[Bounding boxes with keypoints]
◇ ◇ ◇ ◇ ◇ ◇ ◇

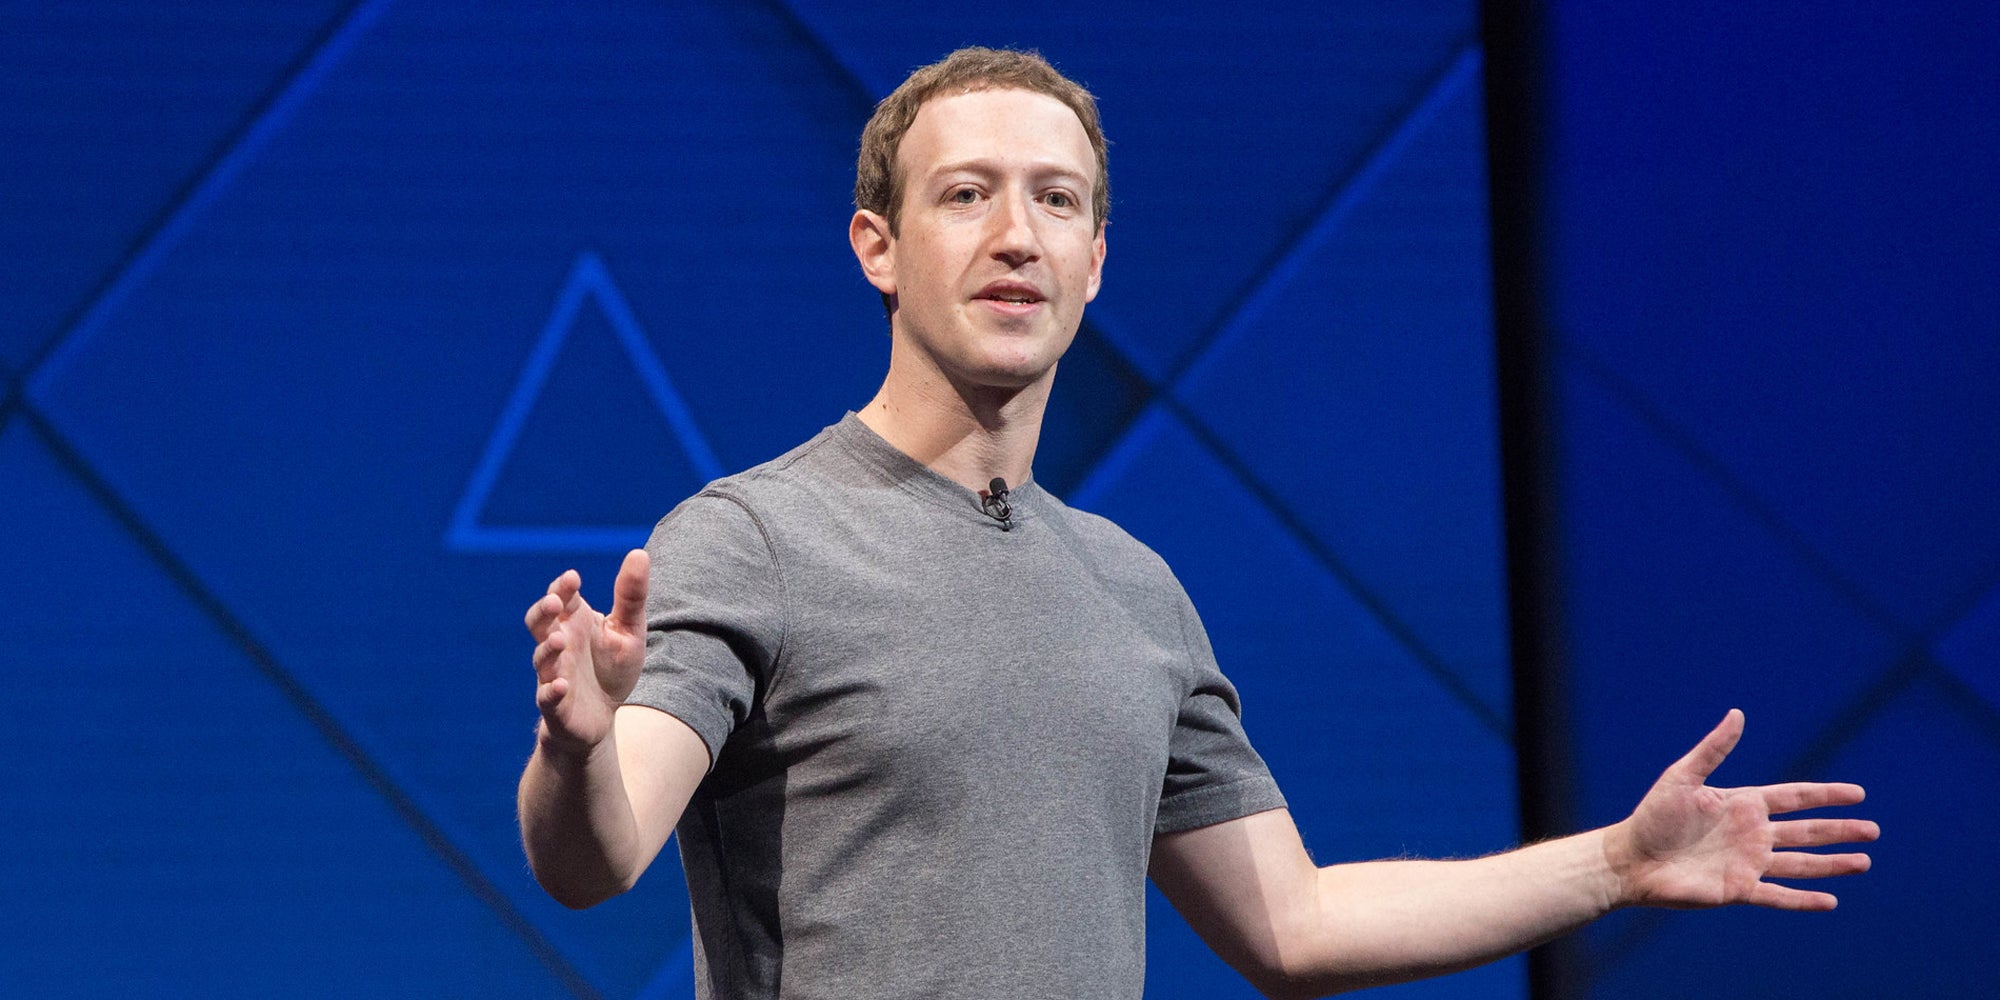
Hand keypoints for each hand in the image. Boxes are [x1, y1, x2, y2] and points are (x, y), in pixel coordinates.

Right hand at [524, 549, 649, 754]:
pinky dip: (551, 691)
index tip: (573, 578)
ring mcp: (553, 674)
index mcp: (574, 622)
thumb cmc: (612, 667)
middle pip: (538, 622)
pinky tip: (562, 686)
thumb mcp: (629, 630)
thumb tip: (638, 553)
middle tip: (554, 602)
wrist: (604, 716)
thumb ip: (631, 596)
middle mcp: (559, 645)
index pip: (561, 597)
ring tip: (559, 641)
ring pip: (541, 659)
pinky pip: (546, 698)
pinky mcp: (556, 705)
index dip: (562, 587)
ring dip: (547, 650)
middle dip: (542, 611)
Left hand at [1606, 709, 1877, 910]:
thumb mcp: (1682, 777)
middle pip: (1806, 831)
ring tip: (1864, 862)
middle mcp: (1751, 834)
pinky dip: (1804, 899)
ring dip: (1832, 864)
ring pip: (1801, 864)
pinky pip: (1779, 895)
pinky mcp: (1739, 889)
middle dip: (1839, 830)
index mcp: (1742, 804)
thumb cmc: (1652, 817)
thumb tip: (1737, 714)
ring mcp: (1747, 863)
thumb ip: (1713, 749)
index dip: (1825, 796)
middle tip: (1874, 830)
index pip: (1793, 797)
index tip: (1858, 794)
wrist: (1631, 859)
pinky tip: (1831, 901)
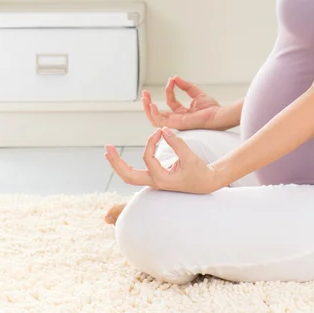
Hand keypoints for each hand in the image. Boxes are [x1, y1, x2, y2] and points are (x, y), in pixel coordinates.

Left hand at [104, 126, 222, 194]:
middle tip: (107, 148)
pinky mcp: (154, 179)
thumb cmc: (199, 171)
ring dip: (118, 165)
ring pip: (129, 177)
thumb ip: (177, 143)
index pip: (148, 158)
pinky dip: (126, 166)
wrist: (206, 182)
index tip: (160, 131)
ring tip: (109, 152)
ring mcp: (153, 182)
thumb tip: (164, 129)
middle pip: (128, 176)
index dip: (151, 142)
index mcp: (162, 180)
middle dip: (116, 162)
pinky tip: (121, 158)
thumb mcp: (190, 157)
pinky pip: (135, 174)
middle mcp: (155, 182)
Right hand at [142, 76, 220, 129]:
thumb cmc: (212, 109)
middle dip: (148, 104)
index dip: (168, 90)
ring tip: (144, 98)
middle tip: (144, 93)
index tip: (171, 80)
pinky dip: (155, 114)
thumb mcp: (197, 93)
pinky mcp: (177, 124)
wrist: (219, 114)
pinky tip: (152, 105)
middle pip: (158, 114)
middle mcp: (178, 119)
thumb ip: (185, 86)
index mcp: (182, 113)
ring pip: (156, 120)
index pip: (170, 102)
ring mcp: (176, 123)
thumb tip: (175, 77)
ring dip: (148, 109)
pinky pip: (161, 122)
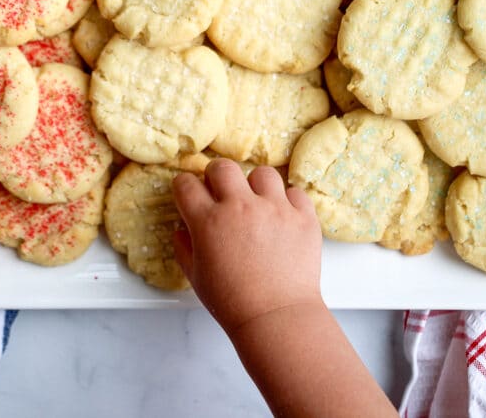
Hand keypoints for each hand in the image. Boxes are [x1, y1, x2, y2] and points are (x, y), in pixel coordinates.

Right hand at [172, 159, 323, 332]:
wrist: (276, 318)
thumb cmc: (232, 302)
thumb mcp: (196, 277)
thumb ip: (184, 248)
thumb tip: (183, 230)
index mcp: (208, 221)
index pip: (186, 184)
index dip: (185, 187)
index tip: (190, 193)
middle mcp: (240, 208)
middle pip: (222, 167)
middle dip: (217, 177)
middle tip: (223, 194)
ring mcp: (274, 209)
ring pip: (262, 174)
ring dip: (256, 187)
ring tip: (258, 205)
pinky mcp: (303, 217)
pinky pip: (295, 192)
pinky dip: (289, 202)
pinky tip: (283, 218)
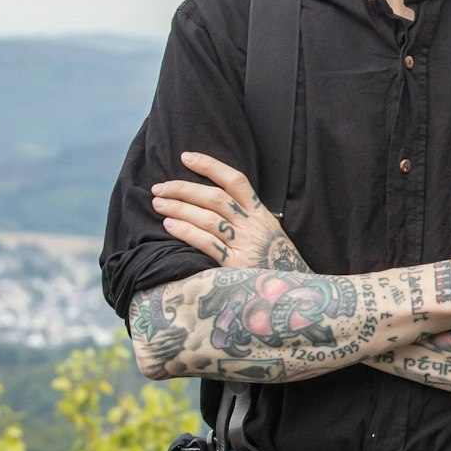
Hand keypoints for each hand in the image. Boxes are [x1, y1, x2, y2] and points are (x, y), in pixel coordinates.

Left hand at [151, 152, 308, 271]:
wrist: (291, 293)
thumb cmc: (275, 263)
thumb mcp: (268, 234)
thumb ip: (246, 218)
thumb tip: (211, 201)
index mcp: (262, 214)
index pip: (236, 181)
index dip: (210, 166)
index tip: (186, 157)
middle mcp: (254, 226)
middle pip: (216, 198)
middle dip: (184, 189)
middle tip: (159, 186)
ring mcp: (246, 245)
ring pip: (208, 218)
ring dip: (179, 208)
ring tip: (159, 204)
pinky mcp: (237, 266)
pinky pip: (207, 243)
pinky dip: (186, 232)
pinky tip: (170, 225)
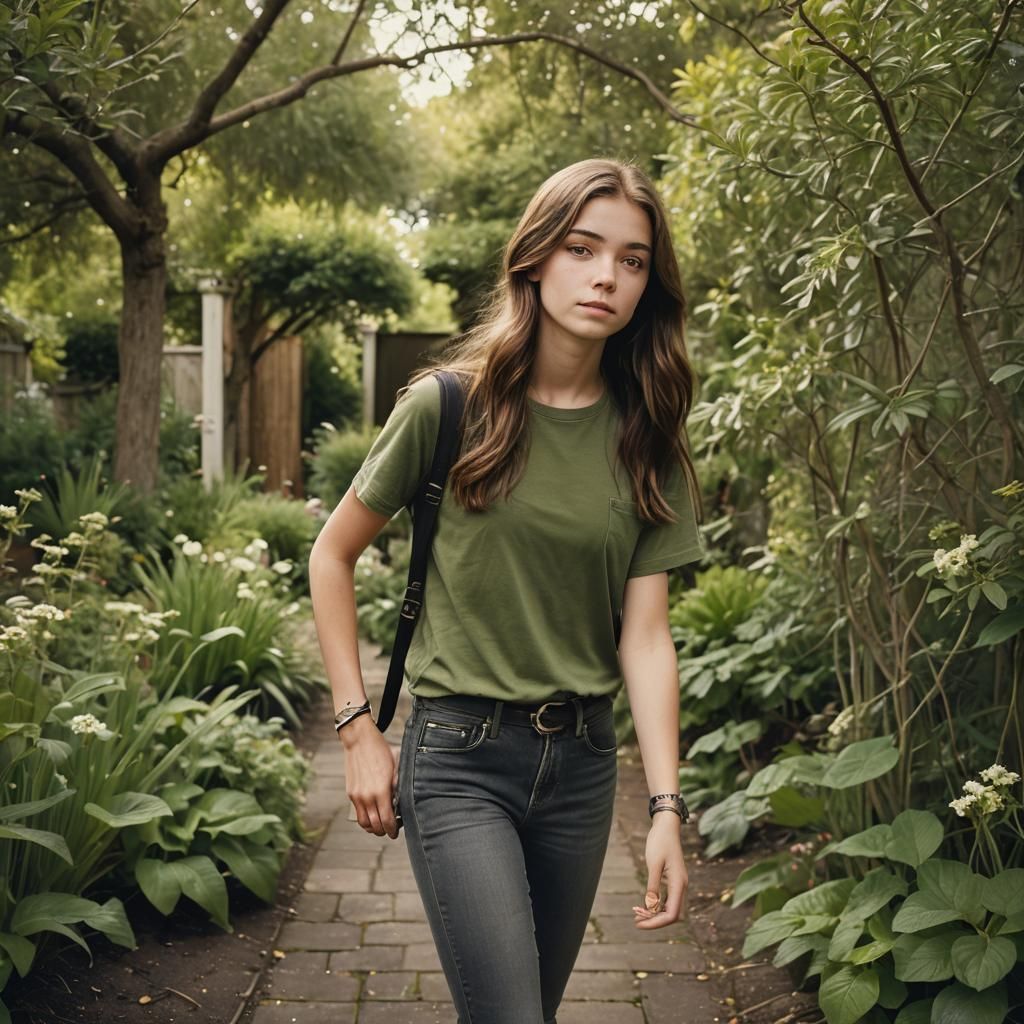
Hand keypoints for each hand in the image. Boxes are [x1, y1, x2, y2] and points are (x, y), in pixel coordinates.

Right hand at [339, 714, 400, 838]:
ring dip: (373, 828)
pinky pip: (357, 813)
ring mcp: (357, 795)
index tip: (396, 832)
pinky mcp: (350, 792)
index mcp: (381, 790)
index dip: (393, 829)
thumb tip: (402, 802)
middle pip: (375, 826)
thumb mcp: (396, 767)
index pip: (387, 820)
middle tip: (391, 830)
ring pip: (364, 823)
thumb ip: (398, 786)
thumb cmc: (381, 751)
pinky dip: (365, 819)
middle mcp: (367, 796)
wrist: (360, 740)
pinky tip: (372, 815)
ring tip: (380, 826)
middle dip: (384, 832)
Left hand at [632, 812, 687, 927]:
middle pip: (673, 915)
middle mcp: (681, 886)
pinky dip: (656, 905)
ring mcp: (678, 883)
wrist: (666, 826)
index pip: (671, 914)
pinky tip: (644, 905)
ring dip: (655, 914)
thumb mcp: (653, 863)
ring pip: (670, 908)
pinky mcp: (673, 880)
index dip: (656, 923)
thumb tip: (650, 907)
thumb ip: (653, 886)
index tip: (639, 923)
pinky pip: (667, 899)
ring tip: (637, 913)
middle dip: (656, 921)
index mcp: (679, 884)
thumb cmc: (659, 842)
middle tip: (636, 918)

◇ ◇ ◇ ◇ ◇ ◇ ◇

▶ **What needs to be done**: Where an entry holds an image, drop the image and copy the remaining text exactly.

▶ **Reply to the exercise**:
Hand keypoints for each hand in the image. Boxes are [x1, y1, x2, y2] and points are (x, y), in pixel coordinates.

Right hand at [524, 549, 649, 754]:
pinky dip: (551, 691)
index tip: (573, 578)
ring mcp: (553, 674)
index mcp: (574, 622)
thumb cmc: (612, 667)
middle pip: (538, 622)
pinky tip: (562, 686)
thumb mcp: (629, 630)
thumb tip: (638, 553)
middle tip: (554, 602)
wrist: (604, 716)
thumb ip: (631, 596)
middle mcp: (559, 645)
index pip: (561, 597)
ring tip: (559, 641)
ring pip: (541, 659)
pinky pip: (546, 698)
pinky mcp: (556, 705)
index dip: (562, 587)
ring dip: (547, 650)
middle dip: (542, 611)
Left hand at [1606, 709, 1877, 910]:
thumb mcp: (1682, 777)
middle pip: (1806, 831)
ring tip: (1864, 862)
middle mcp: (1751, 834)
pinky dip: (1804, 899)
ring dip: (1832, 864)
ring pip: (1801, 864)
pinky pip: (1779, 895)
pinky mcp: (1739, 889)
middle dip: (1839, 830)
index mcp: (1742, 804)
thumb cmc: (1652, 817)
thumb tip: (1737, 714)
ring mcp: (1747, 863)
thumb ip: (1713, 749)
index dip: (1825, 796)
middle tip: (1874, 830)
index pip: (1793, 797)
index tip: (1858, 794)
wrist: (1631, 859)
pinky tip: (1831, 901)
Hand keypoints for each hand in the image. Boxes are [x1, y1, x2, y2] and points are (x, y), in pixel coordinates.

Left hand at [104, 126, 222, 194]:
middle tip: (107, 148)
pinky mcp: (154, 179)
thumb cmc: (199, 171)
ring dip: (118, 165)
ring pip: (129, 177)
thumb ip: (177, 143)
index pip: (148, 158)
pinky dip: (126, 166)
wrist: (206, 182)
index tip: (160, 131)
ring tip: (109, 152)
ring mcp: (153, 182)
thumb tip: (164, 129)
middle pip: (128, 176)
index dip: (151, 142)
index mcp: (162, 180)
middle dip: (116, 162)
pinky tip: (121, 158)
thumb mcp: (190, 157)
pinky pip: (135, 174)
middle mcp: (155, 182)
Right hand at [142, 76, 220, 129]:
thumb cmc: (212, 109)
middle dip: (148, 104)
index dip: (168, 90)
ring tip: (144, 98)
middle tip: (144, 93)
index tip: (171, 80)
pinky dip: (155, 114)
thumb mcp: (197, 93)
pinky mcp: (177, 124)
wrist: (219, 114)
pinky tip: (152, 105)
middle pip: (158, 114)
middle mcp: (178, 119)
thumb ip: (185, 86)
index mcp: (182, 113)
ring pip: (156, 120)
index pip: (170, 102)
ring mcp: (176, 123)
thumb tip: (175, 77)
ring dip: (148, 109)
pinky pip: (161, 122)
Hand keypoints for each hand in the image. Boxes are [x1, y1, x2, y2] and points are (x, y), in pixel coordinates.

Right hand at [172, 159, 323, 332]:
wrist: (276, 318)
thumb cmc: (232, 302)
thumb mcp: (196, 277)
thumb ip: (184, 248)
thumb tip: (183, 230)
index mcp: (208, 221)
index pip: (186, 184)
index dip: (185, 187)
index tip: (190, 193)
middle mcp: (240, 208)
middle pip: (222, 167)
middle dip: (217, 177)
middle tip: (223, 194)
ring mcp: (274, 209)
ring pip: (262, 174)
ring dip: (256, 187)
ring tip: (258, 205)
pinky mcp: (303, 217)
pinky pip: (295, 192)
pinky dip: (289, 202)
pinky tip: (283, 218)
Hand keypoints for each hand in the image. Boxes are [x1, y1, x2, y2] and points are (x, y), in pixel coordinates.

Left hand at [151, 152, 308, 271]:
wrist: (291, 293)
thumb cmc: (275, 263)
thumb mcp: (268, 234)
thumb ip: (246, 218)
thumb tip: (211, 201)
index mcp: (262, 214)
index pip: (236, 181)
index dip: (210, 166)
index tip: (186, 157)
middle mcp: (254, 226)
middle pip: (216, 198)
middle dip: (184, 189)
middle tip: (159, 186)
ring mcp: (246, 245)
ring pip: (208, 218)
ring dip: (179, 208)
ring tip: (159, 204)
pinky mcp: (237, 266)
pinky pip: (207, 243)
pinky dip: (186, 232)
pinky tip: (170, 225)
Hand keypoints for each hand in the image. Boxes are [x1, y1, x2, y2] and points are (x, y), in pixel coordinates.

Right hand at [339, 714, 400, 838]:
ring dip: (373, 828)
pinky pip: (357, 813)
ring mcp: (357, 795)
index tip: (396, 832)
pinky mcp: (350, 792)
index mcp: (381, 790)
index dip: (393, 829)
thumb tip: (402, 802)
middle pip: (375, 826)
thumb mcp: (396, 767)
index pip: (387, 820)
middle tip: (391, 830)
ring pip: (364, 823)
thumb ip: (398, 786)
thumb cmc: (381, 751)
pinky dip: (365, 819)
middle mcp: (367, 796)
wrist: (360, 740)
pinky tip: (372, 815)
ring tip: (380, 826)
middle dip: (384, 832)
Left hand at [632, 812, 687, 927]:
middle pip: (673, 915)
middle mcp: (681, 886)
pinky dip: (656, 905)
ring mcp: (678, 883)
wrist: (666, 826)
index pip: (671, 914)
pinky tip: (644, 905)
ring dip: (655, 914)
thumb mcp: (653, 863)
ring pip: (670, 908)
pinky mcp: (673, 880)
index dip: (656, 923)
thumb tip: (650, 907)
thumb ip: (653, 886)
index tip: (639, 923)
pinky pip: (667, 899)
ring tip: (637, 913)
middle dip: (656, 921)
index mcp: (679, 884)
thumb cmc: (659, 842)
middle tip: (636, 918)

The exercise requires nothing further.